At your liberty: Statue of Liberty to reopen July 4

On a sun-splashed afternoon that marked the second day of summer, I joined a diverse throng of men, women and children, all waiting to board the Staten Island Ferry — a hulking orange vessel that provides free commuter service between Manhattan and its neighboring borough about five miles to the south.

But many on the boat were tourists headed out for a glimpse of the Statue of Liberty, scheduled to reopen July 4 after being closed to visitors for more than eight months.

As uniformed crews readied the nearly 300-foot-long John F. Kennedy for the 25-minute excursion, watercolor skies and wispy clouds framed the city's renowned skyline, and soft breezes enveloped New York Harbor.

In due course, we were on our way, a flock of seagulls chasing the boat and waves churning foam in our wake. I could see why riding the ferry is considered one of the best visitor experiences in New York.

About midway to our destination, passengers began gesturing excitedly toward a figure in the distance. From my perch on a deck, I could make out a somewhat hazy object that eventually came into focus: Lady Liberty in all her glory, complete with that spiked, seven-point halo and torch held aloft in her right hand.

Suddenly, teens were holding up iPhones. Families posed near the ferry's bow to snap photos. Couples held up their babies. And as the statue slowly passed from sight, there were cheers and applause.

Even a glimpse of the symbol of freedom, seemed to evoke hope. As the nation grapples with tough questions about democracy amid surveillance revelations, wartime drone strikes, terrorism and immigration challenges, America may need what Lady Liberty represents now more than ever.

'Enlightening the World'

The "Statue of Liberty Enlightening the World" was a gift from France that was dedicated in October 1886.

"There's no question it's symbolic. [The July 4 reopening is] like the return of an old friend," said George Fertitta, CEO of NYC & Company, the city's official marketing and tourism organization. "It's a guardian symbol of optimism, diversity and strength."

Designed by sculptor Frederic Bartholdi and built with the assistance of Alexandre-Gustave Eiffel, of Eiffel Tower fame, the statue is made of pure copper sheeting. The only exception is the flame of the torch, which is coated in gold leaf. Dressed in a robe, holding a stone tablet and standing at just over 151 feet, Lady Liberty boasts a stonework pedestal and star-shaped foundation that boosts its height by another 154 feet.

Generations of American immigrants — about 12 million, according to records — saw the statue when arriving at nearby Ellis Island for processing from 1892 until the mid-1950s.

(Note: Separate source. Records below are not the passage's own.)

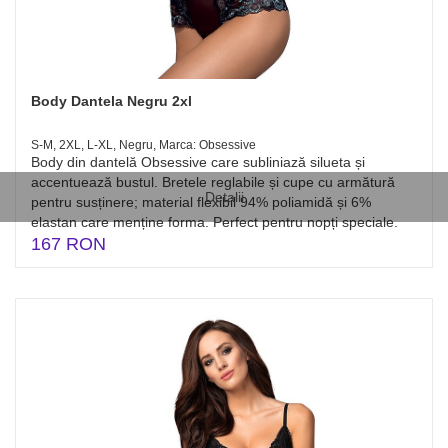
Body Dantela Negru 2xl
S-M, 2XL, L-XL, Negru, Marca: Obsessive
Body din dantelă Obsessive care subliniază silueta și
accentuează bustul. Bretele reglabile și cupe cu armătură
Detalii
pentru susținere; material flexibil 94% poliamidă și 6%
elastan care menține forma. Perfect pentru nopți speciale.
167 RON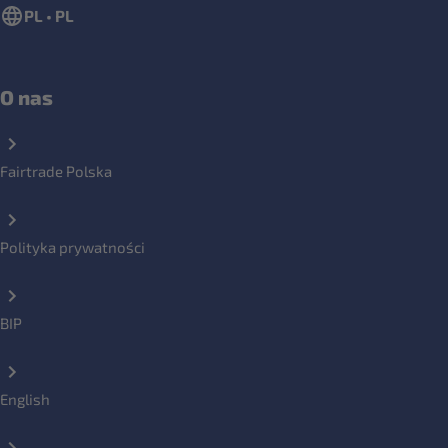
PL • PL
O nas
Fairtrade Polska
Polityka prywatności
BIP
English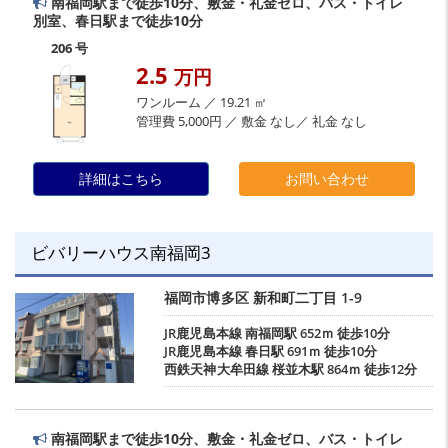
南福岡駅まで徒歩10分、敷金・礼金ゼロ、バス・トイレ
別室、春日駅まで徒歩10分
206 号
2.5
万円
ワンルーム ／ 19.21 ㎡
管理費 5,000円 ／ 敷金 なし／ 礼金 なし
詳細はこちら
お問い合わせ
ビバリーハウス南福岡3
福岡市博多区
新和町二丁目
1-9
JR鹿児島本線
南福岡駅
652ｍ 徒歩10分
JR鹿児島本線
春日駅
691ｍ 徒歩10分
西鉄天神大牟田線
桜並木駅
864ｍ 徒歩12分
南福岡駅まで徒歩10分、敷金・礼金ゼロ、バス・トイレ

The statue was designated a national monument in 1924, and restored for its centennial celebration on July 4,1986. It had undergone a nearly yearlong $30 million makeover, including new steps to the crown, easier wheelchair access and other safety upgrades, when superstorm Sandy disrupted plans for the unveiling last October.

The storm brought high winds and rising water to Liberty Island, a 12-acre expanse south of Lower Manhattan.

While the statue's hardy iron framework enabled it to withstand the storm's intense winds, its island home was in the path of a massive storm surge that left nearly 75 percent of the area underwater. Utilities and a backup generator were all destroyed, according to National Park Service officials. The docks sustained major damage, and brick walkways were uprooted.

With emergency funds provided by Congress, contractors have worked to repair and replace the docks on Liberty Island, as well as the interiors of several park structures.

Additionally, security screening facilities and other equipment officials said was necessary for "safe operations" were put in place. Officials have estimated that all the work could cost as much as $59 million.

Tighter security

On Independence Day, visitors will once again have access to Liberty Island, including the grounds and the statue. Ellis Island remains closed to the public because of damage from Sandy, as is the Immigration Museum on the island.

"We are delighted that Lady Liberty will once again be open to the public," said David Luchsinger, the Statue of Liberty National Monument and Ellis Island superintendent.